Big Buck Blunders

Big Buck Blunders

Not having your equipment attached to your body at all times could cost you when a big buck walks into range. These simple mistakes can easily be avoided.

Have you ever lost sleep over a tall-tined monster you had dead-to-rights moments before he hightailed out of your life? Brother, I have. Although we want to pout, the only constructive thing we can do is learn from our mistake so it doesn't happen again. Here are several big-time blunders that saved a big buck — and could save you from future heartache.

Clank Fizzle Pop

Brad Gaddis caught a giant whitetail on a trailcam that he thought could challenge the Oklahoma state record. So on a cold and rainy afternoon, Gaddis put on his new, high-dollar raincoat over an extra layer and clambered into his stand. But when he removed his binocular from his backpack, he discovered its harness was too tight to wear around his chest. So he sat the bino in his lap.

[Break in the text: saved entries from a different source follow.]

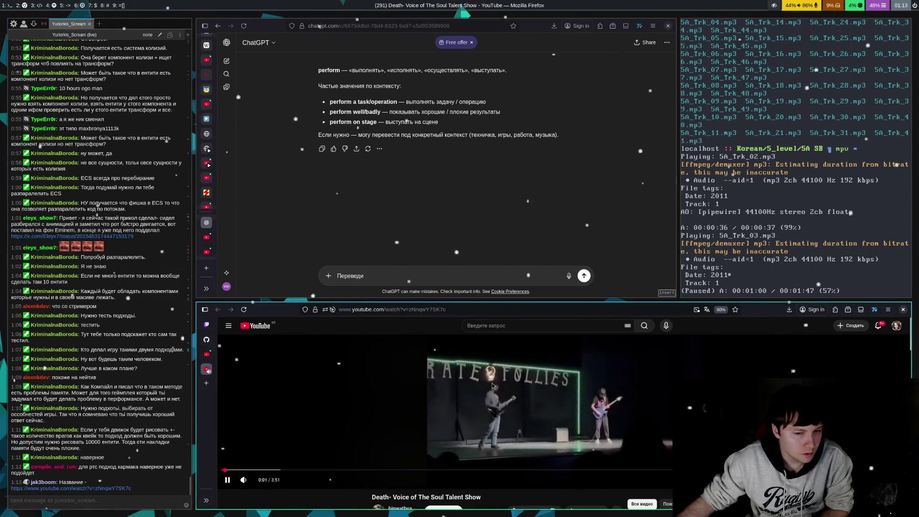
Pause and resume the Death talent-show video, then switch the OBS stream to the afk scene
{"action": "left_click", "coordinate": [468, 401]}
{"action": "left_click", "coordinate": [466, 392]}
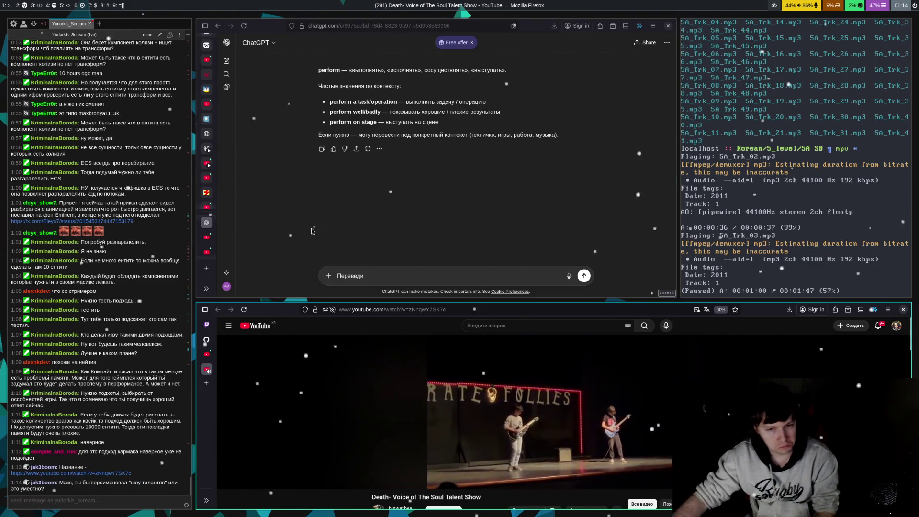
{"action": "scroll", "coordinate": [516, 484], "scroll_direction": "down", "scroll_amount": 1}
{"action": "scroll", "coordinate": [516, 484], "scroll_direction": "up", "scroll_amount": 1}
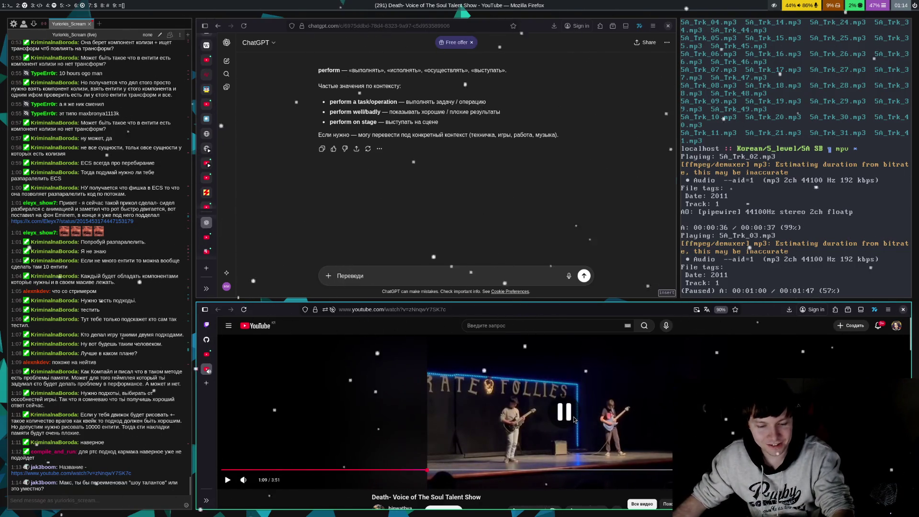
{"action": "key", "text": "super+6"}
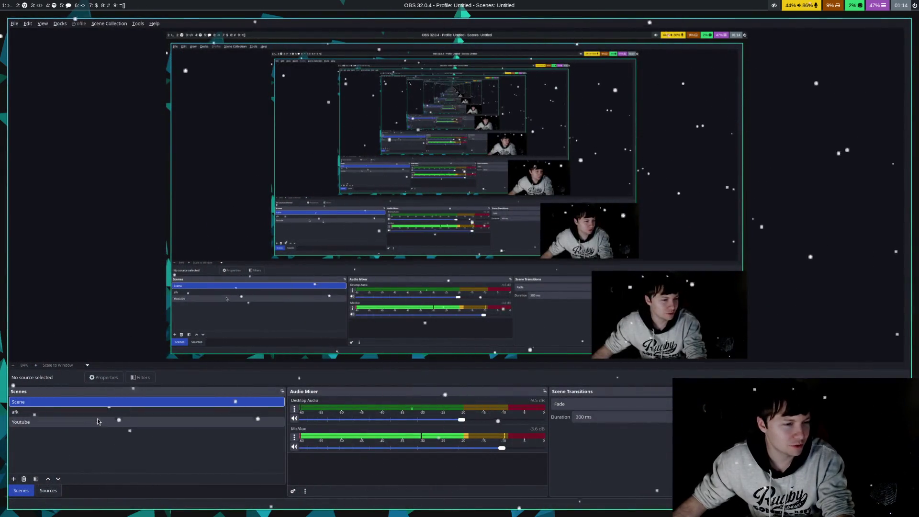
{"action": "left_click", "coordinate": [106, 412]}
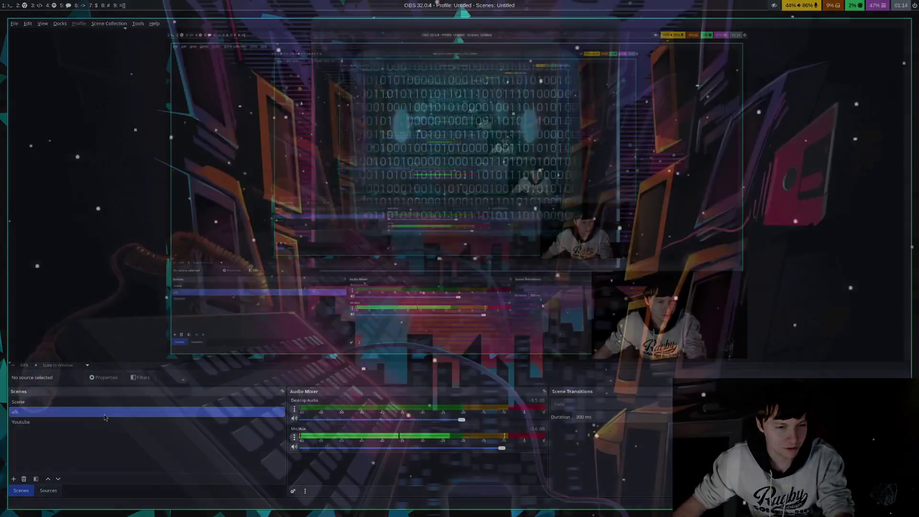
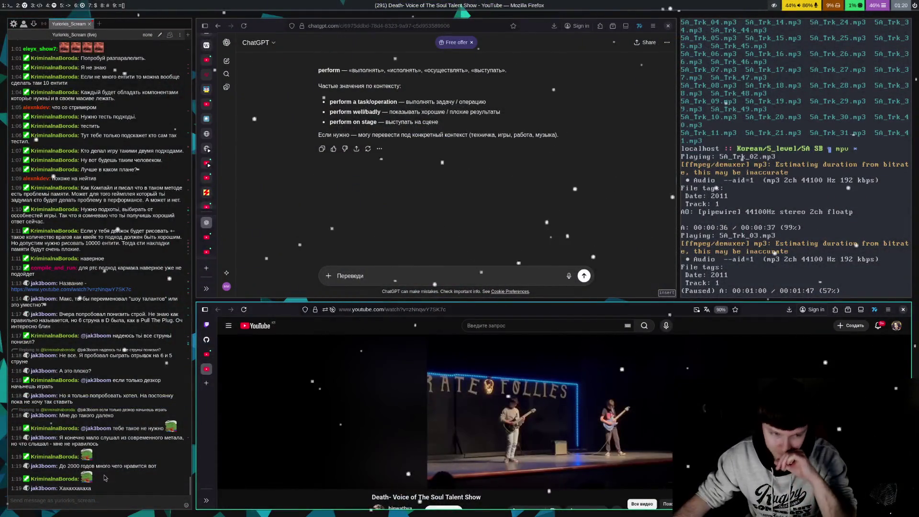
Focus Chatterino's chat message box, clicking it a second time to restore focus
{"action": "left_click", "coordinate": [101, 492]}
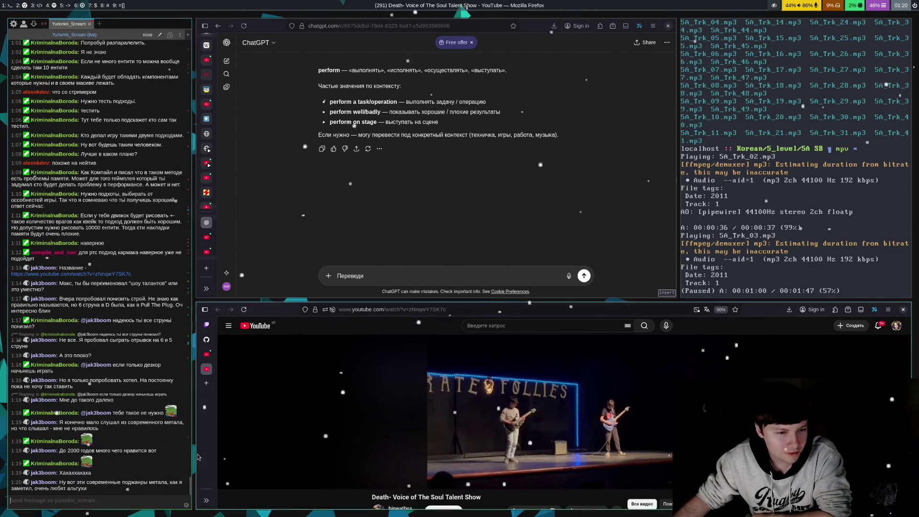
{"action": "left_click", "coordinate": [109, 504]}
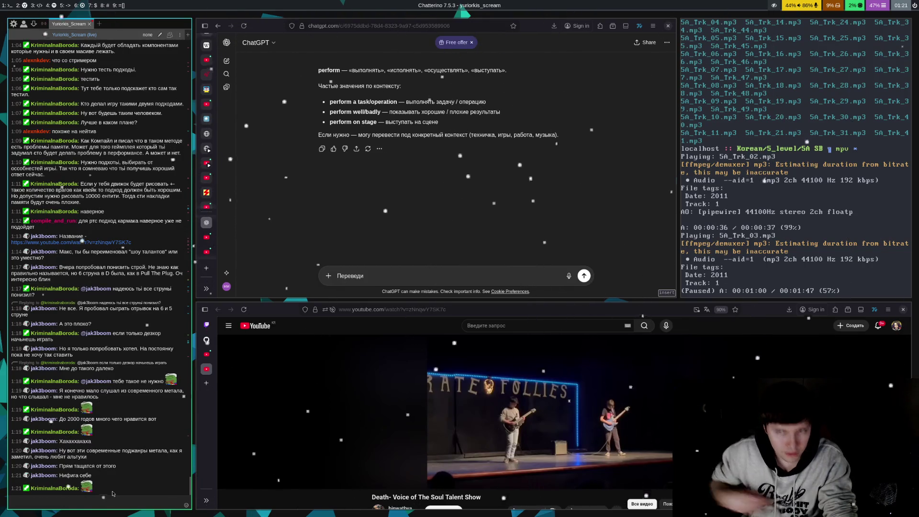
Resume the Death talent show video in YouTube and let it play to its end screen
{"action": "left_click", "coordinate": [490, 361]}
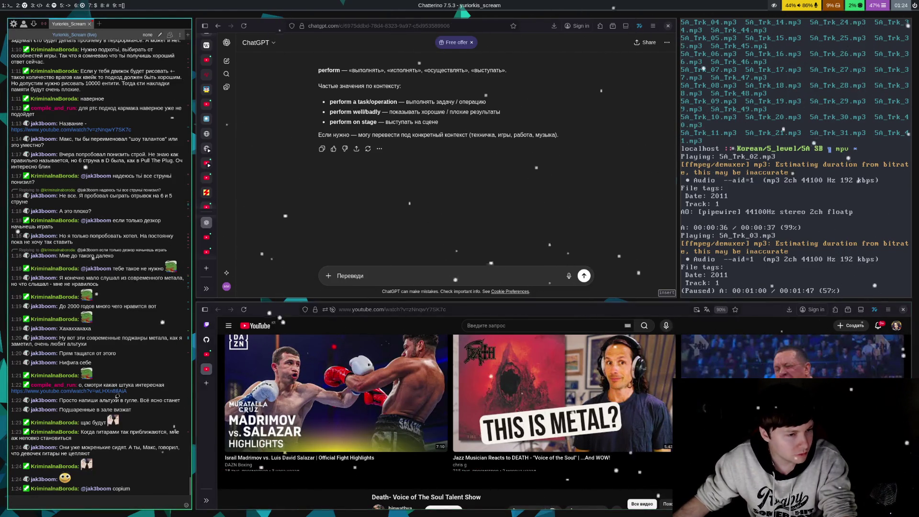
Open the BSP Trees YouTube link from chat, get past the UnionPay ad, and pause at 0:05
{"action": "left_click", "coordinate": [121, 391]}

An hour later the 16-point buck presented an easy 20-yard shot. But when Gaddis stood to draw, the binocular fell from his lap and clanked like a brick. The once-in-a-lifetime behemoth bolted before the binocular hit the ground.

The Lesson: Practice in all the gear you might wear hunting to avoid mishaps at the moment of truth. Murphy's Law works overtime when the pressure is on. So immediately after getting situated in your stand, perform a systems test. Draw your bow, make sure your treestand doesn't squeak, check that your sleeve isn't in the way of the string, etc. Do this before you see the big buck of your dreams'¦or else it may live eternally in your nightmares.

Mr. No-Whitetail

Despite using a bipod, the Thompson/Center's barrel quivered like a mesquite tree in the South Texas wind. Larry Weishuhn was in the midst of a bout of buck fever, and he knew it. Sure, the whitetail before him was the king of all 6-points, but it was still a 6-point.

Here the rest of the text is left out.